25.
Je n'ai point entrepris ici la tâche qui t'incombe particulièrement, à toi qui as découvert les secrets des Pricillianistes, en ce qui concerne leurs dogmes menteurs et pervers ; il ne faut pas que tes recherches aient l'air d'aboutir- à enseigner cette doctrine, et non à la réfuter. Travaille donc au contraire de plus belle à la combattre et à lui donner le coup de la mort, comme tu as su la démasquer et la mettre au grand jour. Qu'en cherchant à pénétrer les ruses de ces sectaires, nous ne laissions pas croire que leurs mensonges sont irréfutables, alors que notre devoir est plutôt de détruire les erreurs dans le coeur de ceux qui se cachent, que de découvrir les menteurs en ménageant leurs erreurs. Or parmi leurs dogmes à détruire, en voici un qu'ils proclament ouvertement : que c'est un devoir pour les hommes pieux de mentir pour cacher leur religion, et de mentir, non-seulement en matières étrangères et qui ne tiennent point à l'enseignement religieux, mais même sur la religion, dans le but de la cacher aux étrangers, en sorte qu'un chrétien doit renier le Christ, pour rester chrétien en secret parmi des ennemis. Détruis, je t'en conjure, ce principe impie et criminel, à l'appui duquel ils argumentent et citent des témoignages des Ecritures qui sembleraient présenter le mensonge , non-seulement comme excusable ou tolérable, mais comme honorable. A toi revient la tâche, quand tu réfutes cette secte détestable, de démontrer que ces témoignages de l'Ecriture doivent être interprétés, de faire voir ou que ce ne sont pas des mensonges, si on les prend dans leur vrai sens, ou qu'il ne faut pas les imiter, si ce sont réellement des mensonges, ou tout au moins qu'on ne doit jamais mentir en tout ce qui touche à la religion. C'est ainsi qu'en détruisant leurs subterfuges, on les anéantit complètement; il en résulte que bien loin de les suivre, on se met d'autant mieux en garde contre eux, qu'ils professent eux-mêmes qu'ils mentent pour cacher leur hérésie. C'est sur ce terrain d'abord qu'il faut les battre; c'est là le premier retranchement à attaquer et à renverser par la force de la vérité. Il ne faut pas leur fournir un autre refuge qu'ils n'avaient pas encore; il ne faut pas que, quand ils seront trahis par ceux qu'ils cherchent à séduire, ils puissent dire: nous avons voulu les éprouver, puisque des sages catholiques enseignent qu'il faut employer ce moyen pour découvrir les hérétiques.
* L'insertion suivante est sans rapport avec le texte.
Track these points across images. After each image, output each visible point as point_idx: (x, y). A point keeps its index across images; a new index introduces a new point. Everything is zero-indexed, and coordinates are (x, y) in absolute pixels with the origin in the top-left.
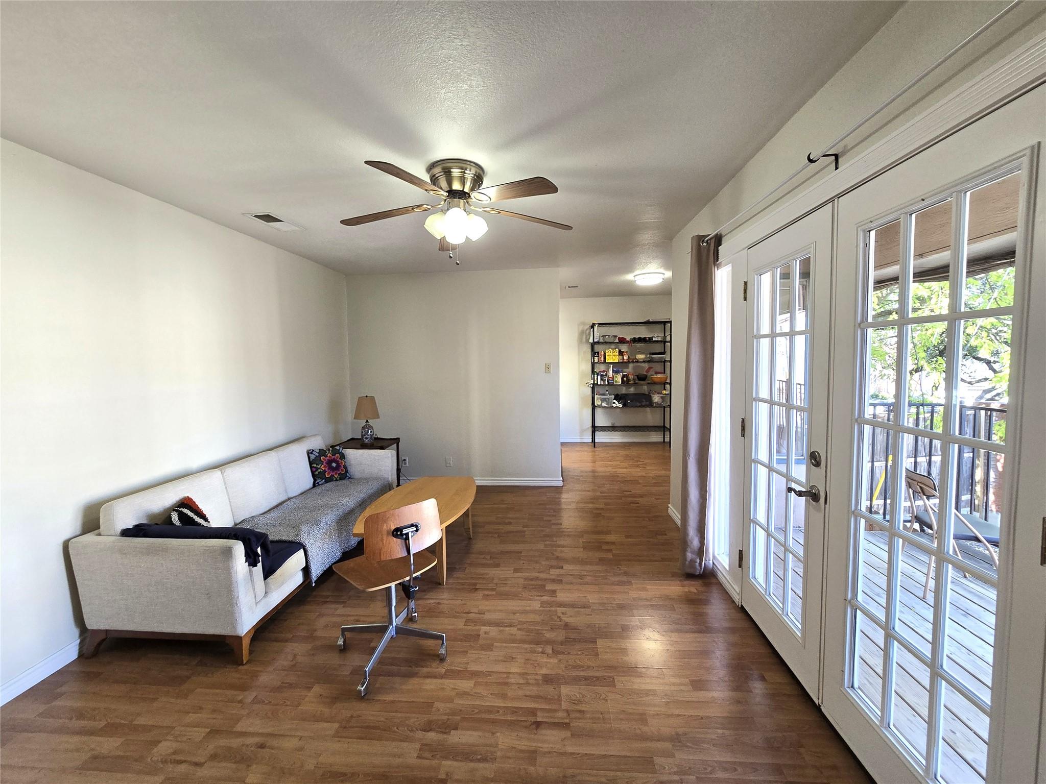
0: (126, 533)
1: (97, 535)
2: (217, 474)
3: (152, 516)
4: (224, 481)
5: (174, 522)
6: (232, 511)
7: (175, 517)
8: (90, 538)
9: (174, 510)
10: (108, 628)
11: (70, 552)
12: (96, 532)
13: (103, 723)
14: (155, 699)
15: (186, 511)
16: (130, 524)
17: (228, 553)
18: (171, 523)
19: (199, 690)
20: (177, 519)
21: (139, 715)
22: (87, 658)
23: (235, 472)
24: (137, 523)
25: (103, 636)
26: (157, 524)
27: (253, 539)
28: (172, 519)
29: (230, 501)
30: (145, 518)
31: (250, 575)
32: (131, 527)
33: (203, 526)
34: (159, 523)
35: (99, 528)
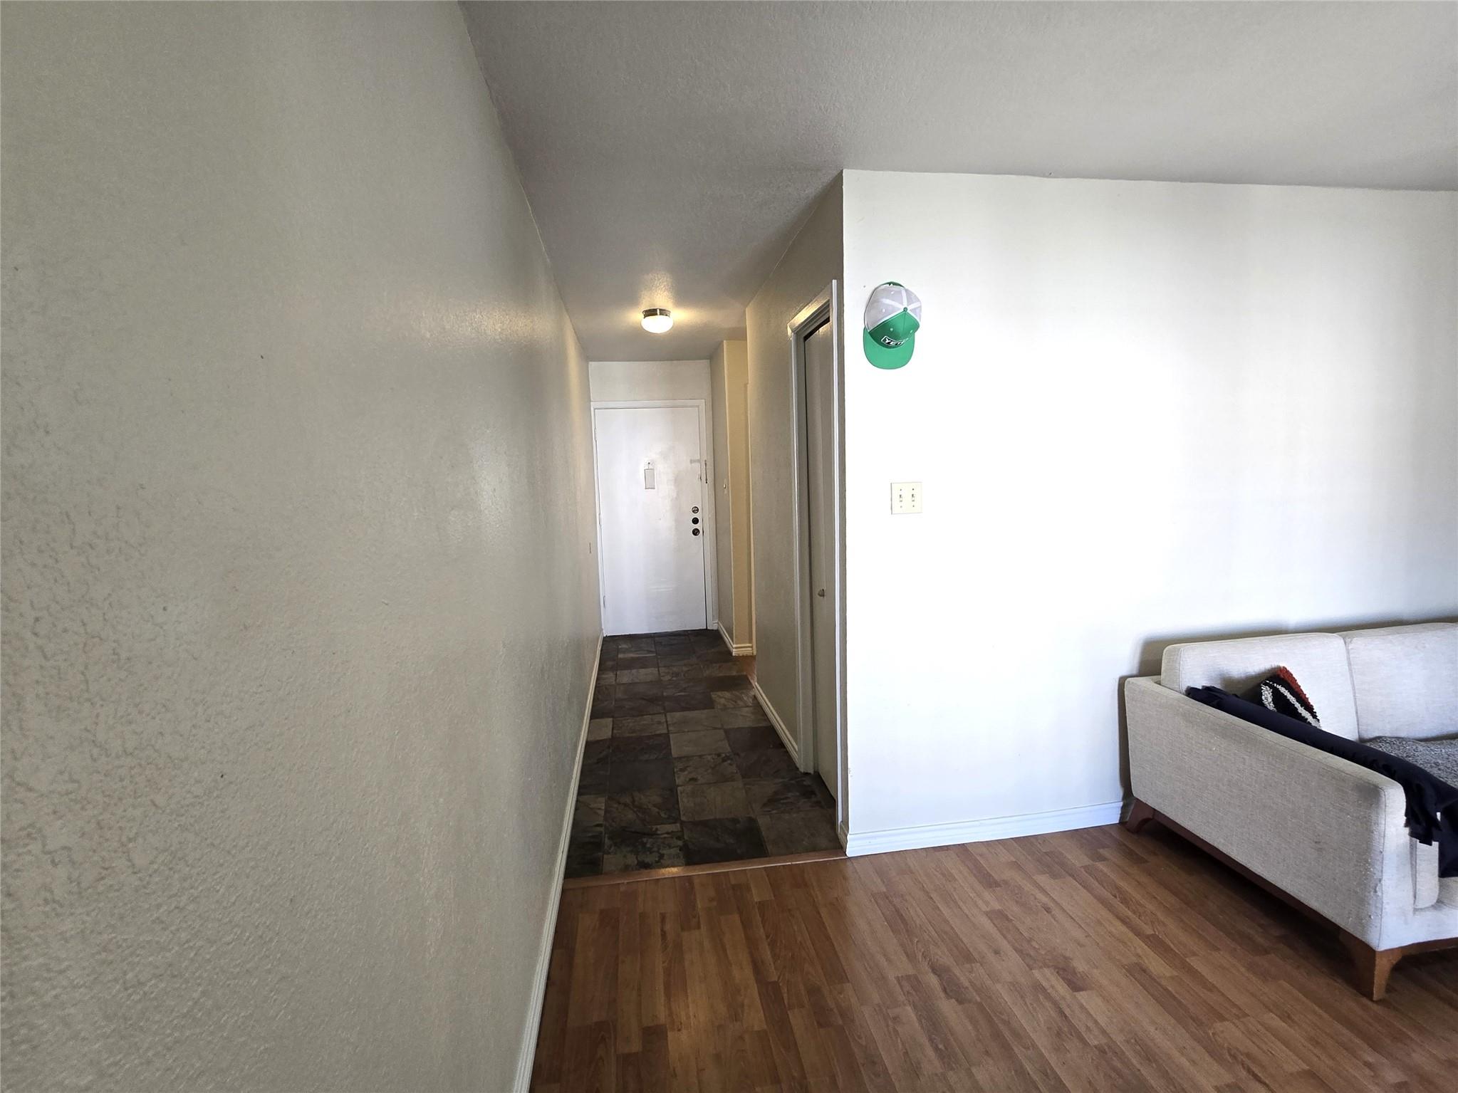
0: (1192, 693)
1: (1156, 683)
2: (1336, 641)
3: (1228, 681)
4: (1349, 659)
5: (1265, 702)
6: (1357, 713)
7: (1267, 695)
8: (1146, 683)
9: (1266, 684)
10: (1157, 808)
11: (1126, 693)
12: (1155, 677)
13: (1149, 931)
14: (1218, 949)
15: (1283, 690)
16: (1199, 684)
17: (1372, 795)
18: (1260, 703)
19: (1282, 982)
20: (1270, 700)
21: (1194, 954)
22: (1129, 830)
23: (1369, 647)
24: (1208, 685)
25: (1148, 815)
26: (1236, 696)
27: (1429, 792)
28: (1263, 697)
29: (1354, 696)
30: (1219, 682)
31: (1411, 853)
32: (1200, 688)
33: (1310, 723)
34: (1239, 694)
35: (1160, 674)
Mais je dois insister avec quelque détail et expliquer pourquoi je dis qu'il y a trois manières de discuter avec ceux qui cherchent à justifier leurs mensonges par le témoignage des saintes Ecritures. Nous devons donc d'abord faire voir que souvent ce que l'on croit mensonge ne l'est pas, quand on le prend dans son véritable sens ; secondement que s'il y a évidemment mensonge, on doit se garder de l'imiter; et en troisième lieu, à l'encontre de toutes les opinions qui permettent à l'homme de bien de mentir en certains cas, nous devons établir comme un point incontestable, qu'il n'est jamais permis de mentir en matière de religion. Ce sont là en effet les trois points que, je t'ai signalés tout à l'heure en t'imposant, en quelque sorte, l'obligation de les traiter.